THIS IS GRACEANNE'S BOOK transports the reader to the year 1960 and to Cranepool's Landing, Missouri, a small town on the bank of the Mississippi River. Nine-year-old Charlie Farrand tells the story of a year in the lives of the Farrand family, a year when the temperament of the river was variable and unpredictable. Sometimes it was tranquil, flowing with lazy calmness, and other times it was turbulent, its destructive currents leaving wreckage along its path. And so it was in the Farrand home.
It was the year of Ugly Blue Man. It was the year when a Negro girl became the Farrand kids' best friend. It was the year when twelve-year-old Graceanne was abused by her mother, and Charlie learned how to protect her, and Graceanne learned how to save herself. And it was the year when imagination and the magic of the planets saved them both.

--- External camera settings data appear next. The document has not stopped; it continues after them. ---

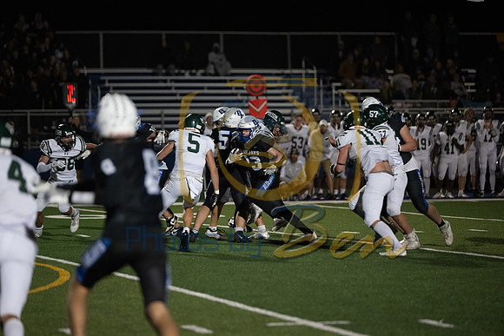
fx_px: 2801
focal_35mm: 200
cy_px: 168
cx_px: 252
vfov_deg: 6.9
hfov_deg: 10.3
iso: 5000
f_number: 2.8
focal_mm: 200
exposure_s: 1/1250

Charlie's narrative voice is so clear and believable that I remembered what it felt like to be a child -- when you knew you weren't smart enough to understand things adults said and did; and when you wanted more than anything to be able to do things better, but you were just a kid, and you didn't know how. Charlie reminded me of how frustrating it was to be a kid.
Graceanne reminded me what it was like to be a kid, too -- when you had confidence to try anything because you knew you could do it; and when you had a brother and a sister you loved more than anything, but that didn't stop you from fighting with them. Graceanne reminded me of how smart I felt when I was a kid. Together, Charlie and Graceanne reminded me how wonderful, yet how difficult it was to be a child.